Records from a data collection:
:::::
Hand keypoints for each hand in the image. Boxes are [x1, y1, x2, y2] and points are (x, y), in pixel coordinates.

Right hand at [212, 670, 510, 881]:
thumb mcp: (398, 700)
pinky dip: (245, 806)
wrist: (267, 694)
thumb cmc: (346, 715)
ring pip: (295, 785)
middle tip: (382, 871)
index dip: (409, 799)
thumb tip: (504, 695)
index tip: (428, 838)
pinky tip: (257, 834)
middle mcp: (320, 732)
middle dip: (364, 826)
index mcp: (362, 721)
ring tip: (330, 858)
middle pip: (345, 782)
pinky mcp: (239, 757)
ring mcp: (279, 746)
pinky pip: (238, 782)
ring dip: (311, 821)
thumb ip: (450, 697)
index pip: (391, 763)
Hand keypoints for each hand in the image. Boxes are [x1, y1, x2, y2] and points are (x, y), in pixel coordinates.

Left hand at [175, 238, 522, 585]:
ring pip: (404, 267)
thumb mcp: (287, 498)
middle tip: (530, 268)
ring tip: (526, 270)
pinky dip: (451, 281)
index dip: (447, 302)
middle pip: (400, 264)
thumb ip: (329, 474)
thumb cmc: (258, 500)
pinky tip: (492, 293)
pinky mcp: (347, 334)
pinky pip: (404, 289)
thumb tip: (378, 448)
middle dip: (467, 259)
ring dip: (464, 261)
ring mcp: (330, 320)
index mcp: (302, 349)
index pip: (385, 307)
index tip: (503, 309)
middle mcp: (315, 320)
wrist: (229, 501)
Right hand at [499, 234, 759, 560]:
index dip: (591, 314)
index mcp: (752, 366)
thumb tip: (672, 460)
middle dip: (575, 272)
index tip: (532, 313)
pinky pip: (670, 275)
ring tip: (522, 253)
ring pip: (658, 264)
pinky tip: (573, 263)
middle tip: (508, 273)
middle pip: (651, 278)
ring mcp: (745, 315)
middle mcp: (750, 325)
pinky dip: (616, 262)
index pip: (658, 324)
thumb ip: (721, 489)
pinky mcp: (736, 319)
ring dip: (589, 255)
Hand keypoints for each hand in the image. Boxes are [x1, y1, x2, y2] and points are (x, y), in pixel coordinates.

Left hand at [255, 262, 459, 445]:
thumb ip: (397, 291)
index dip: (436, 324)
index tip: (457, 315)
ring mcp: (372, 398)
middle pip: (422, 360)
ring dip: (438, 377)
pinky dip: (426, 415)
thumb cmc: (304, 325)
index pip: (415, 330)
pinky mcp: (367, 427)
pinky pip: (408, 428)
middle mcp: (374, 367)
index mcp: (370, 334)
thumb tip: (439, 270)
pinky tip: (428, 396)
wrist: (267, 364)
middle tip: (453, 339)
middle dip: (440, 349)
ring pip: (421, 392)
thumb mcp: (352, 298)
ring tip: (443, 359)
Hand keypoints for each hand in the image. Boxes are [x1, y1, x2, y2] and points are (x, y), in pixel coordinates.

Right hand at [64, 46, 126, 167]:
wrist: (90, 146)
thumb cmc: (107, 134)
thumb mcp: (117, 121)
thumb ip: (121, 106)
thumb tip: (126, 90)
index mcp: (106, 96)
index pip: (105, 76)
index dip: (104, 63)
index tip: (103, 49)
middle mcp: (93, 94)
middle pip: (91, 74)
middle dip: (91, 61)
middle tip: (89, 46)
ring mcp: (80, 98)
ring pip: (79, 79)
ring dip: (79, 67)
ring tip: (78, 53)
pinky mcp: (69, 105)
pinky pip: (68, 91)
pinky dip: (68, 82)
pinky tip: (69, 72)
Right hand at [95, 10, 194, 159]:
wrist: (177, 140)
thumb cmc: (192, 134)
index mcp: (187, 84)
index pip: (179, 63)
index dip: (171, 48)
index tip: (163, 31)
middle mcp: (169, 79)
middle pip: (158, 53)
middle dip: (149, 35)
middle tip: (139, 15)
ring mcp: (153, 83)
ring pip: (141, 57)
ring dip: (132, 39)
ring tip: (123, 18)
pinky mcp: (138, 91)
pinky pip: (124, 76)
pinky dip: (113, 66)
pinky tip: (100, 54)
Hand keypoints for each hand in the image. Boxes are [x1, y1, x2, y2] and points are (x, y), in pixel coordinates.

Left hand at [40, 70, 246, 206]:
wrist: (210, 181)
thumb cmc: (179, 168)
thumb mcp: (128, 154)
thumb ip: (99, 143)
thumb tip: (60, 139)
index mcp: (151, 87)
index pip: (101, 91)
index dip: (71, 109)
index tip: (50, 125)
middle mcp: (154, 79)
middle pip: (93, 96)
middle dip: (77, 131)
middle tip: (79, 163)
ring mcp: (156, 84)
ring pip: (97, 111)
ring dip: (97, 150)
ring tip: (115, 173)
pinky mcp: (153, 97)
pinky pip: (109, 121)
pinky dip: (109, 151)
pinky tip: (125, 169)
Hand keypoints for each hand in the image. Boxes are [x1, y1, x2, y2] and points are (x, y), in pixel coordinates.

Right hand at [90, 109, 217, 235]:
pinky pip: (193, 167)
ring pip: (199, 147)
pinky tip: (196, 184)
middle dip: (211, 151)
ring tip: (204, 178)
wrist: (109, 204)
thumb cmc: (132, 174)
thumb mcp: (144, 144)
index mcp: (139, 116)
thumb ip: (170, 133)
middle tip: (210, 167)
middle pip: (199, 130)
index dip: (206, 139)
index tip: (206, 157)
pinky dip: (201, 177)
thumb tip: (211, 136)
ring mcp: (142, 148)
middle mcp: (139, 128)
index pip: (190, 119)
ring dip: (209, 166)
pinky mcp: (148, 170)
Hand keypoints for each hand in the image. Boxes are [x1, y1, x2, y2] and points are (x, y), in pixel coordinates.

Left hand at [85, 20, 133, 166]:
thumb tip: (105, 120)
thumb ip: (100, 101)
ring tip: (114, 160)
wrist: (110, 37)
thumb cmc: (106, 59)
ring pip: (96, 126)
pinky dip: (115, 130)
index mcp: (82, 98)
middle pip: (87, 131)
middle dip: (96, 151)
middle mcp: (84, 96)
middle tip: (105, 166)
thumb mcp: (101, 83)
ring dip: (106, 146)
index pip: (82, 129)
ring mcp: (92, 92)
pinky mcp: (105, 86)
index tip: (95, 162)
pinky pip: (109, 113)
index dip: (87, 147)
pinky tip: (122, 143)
:::::
▶ **The task**: In the entries above, find each line with the word "wrist" and return it.

▶ **Written response**:
wrist: (267, 694)
wrist: (229, 501)
wrist: (267, 364)
wrist: (90, 146)
wrist: (177, 140)
wrist: (210, 181)
wrist: (109, 204)
wrist: (110, 37)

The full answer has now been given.